Some assistance now looks inevitable. The euro rose, and long-term interest rates fell, on reports that Germany was considering what form any rescue might take.
In Berlin, sources in the coalition government said a deal on which countries would help Greece, and by how much, could be reached on the sidelines of today's summit of EU leaders.
Even if that proves impossible, markets will expect an early announcement. Failure to produce one would send them into a panic, and raise fresh doubts about the stability of the eurozone.
But even as the talks went on, in Athens striking government workers brought things to a standstill, grounding flights and shutting many schools and offices.
They were protesting at the existing plans for cuts in a budget deficit widely estimated at more than 13pc of GDP.
Among the proposals are a wage freeze, pay cuts for higher public sector earners, tax rises and an increase in the low retirement age.
Riot police fired tear gas at demonstrators who tried to break a security cordon, but protests were mostly peaceful.
Trade unions have called a general strike for February 24. Any aid package is likely to be accompanied by even stricter conditions on the action to be taken given the timetable involved.

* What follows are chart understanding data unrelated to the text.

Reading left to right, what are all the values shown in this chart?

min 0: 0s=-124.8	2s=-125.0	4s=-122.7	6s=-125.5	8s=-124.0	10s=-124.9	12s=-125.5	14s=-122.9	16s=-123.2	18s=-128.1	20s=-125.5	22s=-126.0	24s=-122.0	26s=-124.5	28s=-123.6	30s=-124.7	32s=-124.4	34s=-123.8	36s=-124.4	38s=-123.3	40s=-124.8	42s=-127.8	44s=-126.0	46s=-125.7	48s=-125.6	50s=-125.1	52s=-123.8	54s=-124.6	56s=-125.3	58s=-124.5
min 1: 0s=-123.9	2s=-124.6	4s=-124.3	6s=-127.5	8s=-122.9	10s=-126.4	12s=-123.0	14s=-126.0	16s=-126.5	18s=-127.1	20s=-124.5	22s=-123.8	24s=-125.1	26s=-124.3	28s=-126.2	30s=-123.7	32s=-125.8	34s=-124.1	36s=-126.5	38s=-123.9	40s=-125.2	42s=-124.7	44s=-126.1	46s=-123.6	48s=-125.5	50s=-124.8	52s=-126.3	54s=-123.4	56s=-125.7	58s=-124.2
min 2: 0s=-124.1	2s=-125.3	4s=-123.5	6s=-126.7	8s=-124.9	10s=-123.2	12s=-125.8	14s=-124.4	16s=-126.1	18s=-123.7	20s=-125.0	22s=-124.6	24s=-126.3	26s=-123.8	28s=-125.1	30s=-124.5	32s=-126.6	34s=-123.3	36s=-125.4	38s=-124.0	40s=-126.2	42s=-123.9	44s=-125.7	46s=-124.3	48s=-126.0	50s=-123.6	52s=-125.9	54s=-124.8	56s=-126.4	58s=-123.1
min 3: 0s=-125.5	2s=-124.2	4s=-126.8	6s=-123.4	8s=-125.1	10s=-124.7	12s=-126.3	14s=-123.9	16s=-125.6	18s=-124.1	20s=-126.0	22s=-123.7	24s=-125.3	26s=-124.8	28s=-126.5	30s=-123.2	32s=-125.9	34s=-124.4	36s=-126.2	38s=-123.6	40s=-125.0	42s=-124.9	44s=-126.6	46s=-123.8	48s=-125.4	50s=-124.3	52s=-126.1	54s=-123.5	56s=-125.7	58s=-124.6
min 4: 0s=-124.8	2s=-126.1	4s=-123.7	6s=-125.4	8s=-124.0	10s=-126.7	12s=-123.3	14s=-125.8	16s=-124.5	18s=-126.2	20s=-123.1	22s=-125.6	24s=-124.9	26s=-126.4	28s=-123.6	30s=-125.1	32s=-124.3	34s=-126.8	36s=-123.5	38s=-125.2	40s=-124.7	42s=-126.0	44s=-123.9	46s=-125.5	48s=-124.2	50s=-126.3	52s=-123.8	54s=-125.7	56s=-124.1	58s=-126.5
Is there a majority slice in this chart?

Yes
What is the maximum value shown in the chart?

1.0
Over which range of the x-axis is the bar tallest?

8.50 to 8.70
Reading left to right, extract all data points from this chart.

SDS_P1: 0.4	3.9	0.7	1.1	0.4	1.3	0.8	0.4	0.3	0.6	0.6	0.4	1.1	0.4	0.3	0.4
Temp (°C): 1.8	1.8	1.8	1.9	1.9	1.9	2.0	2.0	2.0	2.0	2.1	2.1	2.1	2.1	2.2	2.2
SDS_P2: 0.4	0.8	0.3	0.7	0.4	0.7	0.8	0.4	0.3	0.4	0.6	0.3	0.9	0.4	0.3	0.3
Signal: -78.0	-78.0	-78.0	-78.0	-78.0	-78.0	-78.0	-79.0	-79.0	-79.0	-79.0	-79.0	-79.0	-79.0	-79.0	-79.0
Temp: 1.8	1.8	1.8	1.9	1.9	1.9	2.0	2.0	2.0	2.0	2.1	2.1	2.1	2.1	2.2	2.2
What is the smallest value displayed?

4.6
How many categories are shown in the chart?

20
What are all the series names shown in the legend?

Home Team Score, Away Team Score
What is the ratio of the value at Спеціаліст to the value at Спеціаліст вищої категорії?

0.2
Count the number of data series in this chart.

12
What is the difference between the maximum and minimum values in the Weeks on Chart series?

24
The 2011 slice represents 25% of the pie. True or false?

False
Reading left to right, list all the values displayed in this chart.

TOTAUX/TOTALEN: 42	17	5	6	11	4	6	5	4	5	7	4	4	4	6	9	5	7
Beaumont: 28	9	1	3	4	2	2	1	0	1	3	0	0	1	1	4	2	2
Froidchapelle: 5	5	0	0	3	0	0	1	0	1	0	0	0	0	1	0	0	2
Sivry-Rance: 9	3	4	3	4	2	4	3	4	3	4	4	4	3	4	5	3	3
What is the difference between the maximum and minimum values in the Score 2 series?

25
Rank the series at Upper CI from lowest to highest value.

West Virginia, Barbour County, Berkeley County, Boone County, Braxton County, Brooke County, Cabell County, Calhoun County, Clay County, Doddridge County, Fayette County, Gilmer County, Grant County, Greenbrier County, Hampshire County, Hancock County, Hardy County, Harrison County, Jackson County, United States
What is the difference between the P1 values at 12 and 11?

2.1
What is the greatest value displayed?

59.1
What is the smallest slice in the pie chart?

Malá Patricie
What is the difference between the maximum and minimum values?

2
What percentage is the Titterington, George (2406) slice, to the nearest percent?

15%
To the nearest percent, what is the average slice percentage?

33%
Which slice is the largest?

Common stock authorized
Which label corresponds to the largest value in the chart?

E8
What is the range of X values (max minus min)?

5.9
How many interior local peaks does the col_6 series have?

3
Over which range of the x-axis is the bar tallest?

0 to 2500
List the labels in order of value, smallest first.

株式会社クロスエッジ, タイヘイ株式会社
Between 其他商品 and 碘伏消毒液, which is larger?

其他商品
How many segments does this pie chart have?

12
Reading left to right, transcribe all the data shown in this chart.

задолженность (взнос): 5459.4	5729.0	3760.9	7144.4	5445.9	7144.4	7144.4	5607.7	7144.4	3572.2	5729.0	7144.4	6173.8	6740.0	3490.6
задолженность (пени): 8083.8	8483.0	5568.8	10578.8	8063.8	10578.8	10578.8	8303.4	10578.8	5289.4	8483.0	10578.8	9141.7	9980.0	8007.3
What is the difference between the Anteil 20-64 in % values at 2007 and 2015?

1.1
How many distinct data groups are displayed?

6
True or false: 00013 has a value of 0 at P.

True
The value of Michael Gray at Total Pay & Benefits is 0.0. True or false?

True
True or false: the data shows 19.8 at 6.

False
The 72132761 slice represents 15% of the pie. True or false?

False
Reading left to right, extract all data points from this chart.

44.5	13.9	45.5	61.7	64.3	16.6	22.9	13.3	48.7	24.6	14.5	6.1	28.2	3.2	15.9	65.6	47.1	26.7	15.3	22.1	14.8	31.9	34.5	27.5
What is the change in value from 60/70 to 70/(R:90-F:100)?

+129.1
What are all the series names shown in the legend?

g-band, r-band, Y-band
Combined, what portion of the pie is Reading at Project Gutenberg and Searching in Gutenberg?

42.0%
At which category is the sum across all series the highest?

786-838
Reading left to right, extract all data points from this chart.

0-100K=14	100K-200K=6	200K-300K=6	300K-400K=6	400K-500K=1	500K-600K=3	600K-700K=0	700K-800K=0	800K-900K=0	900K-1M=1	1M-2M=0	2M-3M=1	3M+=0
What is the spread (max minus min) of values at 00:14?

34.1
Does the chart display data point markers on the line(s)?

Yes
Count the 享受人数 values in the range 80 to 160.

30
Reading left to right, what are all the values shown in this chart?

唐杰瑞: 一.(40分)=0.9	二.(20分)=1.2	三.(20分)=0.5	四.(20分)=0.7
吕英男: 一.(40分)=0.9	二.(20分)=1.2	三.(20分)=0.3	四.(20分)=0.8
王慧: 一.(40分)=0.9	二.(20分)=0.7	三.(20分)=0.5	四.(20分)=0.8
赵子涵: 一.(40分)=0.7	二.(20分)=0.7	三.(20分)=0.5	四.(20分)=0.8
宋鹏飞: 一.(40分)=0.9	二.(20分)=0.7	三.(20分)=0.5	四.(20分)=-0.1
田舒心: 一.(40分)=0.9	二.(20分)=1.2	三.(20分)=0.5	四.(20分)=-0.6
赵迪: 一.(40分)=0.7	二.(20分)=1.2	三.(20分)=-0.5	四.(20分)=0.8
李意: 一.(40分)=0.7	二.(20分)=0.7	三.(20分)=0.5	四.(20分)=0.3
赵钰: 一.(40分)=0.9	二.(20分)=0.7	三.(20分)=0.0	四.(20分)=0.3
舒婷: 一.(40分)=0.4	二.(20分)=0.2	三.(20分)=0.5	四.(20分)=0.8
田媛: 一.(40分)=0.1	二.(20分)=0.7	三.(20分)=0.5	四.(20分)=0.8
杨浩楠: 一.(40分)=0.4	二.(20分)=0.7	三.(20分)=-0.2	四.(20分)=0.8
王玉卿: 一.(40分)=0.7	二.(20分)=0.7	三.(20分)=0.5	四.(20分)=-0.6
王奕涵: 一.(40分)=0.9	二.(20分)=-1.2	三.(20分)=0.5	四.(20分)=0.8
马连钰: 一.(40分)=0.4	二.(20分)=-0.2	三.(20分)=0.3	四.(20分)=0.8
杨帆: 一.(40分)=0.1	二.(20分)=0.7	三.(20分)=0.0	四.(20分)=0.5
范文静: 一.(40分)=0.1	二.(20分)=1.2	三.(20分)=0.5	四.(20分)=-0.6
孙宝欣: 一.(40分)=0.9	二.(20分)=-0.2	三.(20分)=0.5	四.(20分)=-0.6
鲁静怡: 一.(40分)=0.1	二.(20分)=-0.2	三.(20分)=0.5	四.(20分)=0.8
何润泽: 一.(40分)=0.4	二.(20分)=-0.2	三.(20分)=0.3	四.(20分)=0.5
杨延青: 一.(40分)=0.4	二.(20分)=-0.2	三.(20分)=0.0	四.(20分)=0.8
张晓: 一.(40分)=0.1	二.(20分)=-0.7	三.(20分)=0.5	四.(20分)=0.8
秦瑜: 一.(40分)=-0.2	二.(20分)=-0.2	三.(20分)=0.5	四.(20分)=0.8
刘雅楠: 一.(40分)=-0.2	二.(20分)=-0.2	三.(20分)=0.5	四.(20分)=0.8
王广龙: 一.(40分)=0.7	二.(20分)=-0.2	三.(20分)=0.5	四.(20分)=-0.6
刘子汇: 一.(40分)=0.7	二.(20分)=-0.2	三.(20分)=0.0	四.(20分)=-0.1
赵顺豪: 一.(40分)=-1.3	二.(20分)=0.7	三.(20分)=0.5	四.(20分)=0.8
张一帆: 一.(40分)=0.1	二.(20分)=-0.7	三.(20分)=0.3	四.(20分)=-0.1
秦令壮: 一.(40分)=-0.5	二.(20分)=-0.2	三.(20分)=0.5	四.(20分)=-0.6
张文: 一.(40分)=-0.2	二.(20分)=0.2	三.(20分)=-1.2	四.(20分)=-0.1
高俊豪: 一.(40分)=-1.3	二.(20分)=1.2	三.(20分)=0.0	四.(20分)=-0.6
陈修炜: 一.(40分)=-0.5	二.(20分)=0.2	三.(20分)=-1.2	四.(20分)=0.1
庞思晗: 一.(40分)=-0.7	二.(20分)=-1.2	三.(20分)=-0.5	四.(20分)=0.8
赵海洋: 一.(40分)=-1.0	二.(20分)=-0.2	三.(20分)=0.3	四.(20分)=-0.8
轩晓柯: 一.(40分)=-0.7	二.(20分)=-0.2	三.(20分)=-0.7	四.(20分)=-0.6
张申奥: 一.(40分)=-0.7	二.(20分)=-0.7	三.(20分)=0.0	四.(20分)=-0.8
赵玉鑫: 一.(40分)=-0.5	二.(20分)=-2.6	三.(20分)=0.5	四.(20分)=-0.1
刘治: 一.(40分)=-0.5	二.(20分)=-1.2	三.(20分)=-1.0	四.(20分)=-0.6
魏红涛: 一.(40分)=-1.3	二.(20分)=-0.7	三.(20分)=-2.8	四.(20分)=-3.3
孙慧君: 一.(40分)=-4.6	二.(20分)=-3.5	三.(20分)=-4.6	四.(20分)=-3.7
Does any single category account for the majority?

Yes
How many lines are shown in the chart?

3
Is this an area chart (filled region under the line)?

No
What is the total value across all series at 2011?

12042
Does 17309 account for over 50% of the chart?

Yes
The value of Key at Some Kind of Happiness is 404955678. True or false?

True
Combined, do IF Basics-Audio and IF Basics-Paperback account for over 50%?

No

Sources say several forms of rescue are begin discussed. One is for individual countries -- mainly France and Germany -- to offer bilateral aid. Another is to guarantee Greek borrowings in the market. A third is to buy existing Greek debt from lenders, making it easier for them to lend more to the Athens government.
Greece needs to borrow about €53bn this year to cover its deficit and replace loans which are due for repayment. It has to raise €20bn in April and May, and this could be the target of any assistance. It is also due to receive €20bn in EU structural funds, which could be paid in advance to ease the pressures.
Interest rates on Greek government bonds fell to a three-week low, at 2.76pc below their German equivalents and well down on the 4pc difference at the height of last week's crisis.
Greek Prime Minister George Papandreou held talks in Paris to seek support for his budget plans, although a French source said there was no agreement yet on aid.
"We are ready to take any measures in order to make this sure and guaranteed that we reach this goal, and they will be implemented in every detail," Mr Papandreou said.
Any financial assistance would likely be tied to strict conditions, but the nature and scale of a rescue remain unclear, partly because a treaty prohibition on EU bailouts for euro zone members complicates the task.
Experts say that loans to Greece could probably be held to fall within EU law, but there might be more of a problem with guarantees.
By standing behind another country's finances they could be seen as falling foul of the ban on bailouts of euro members.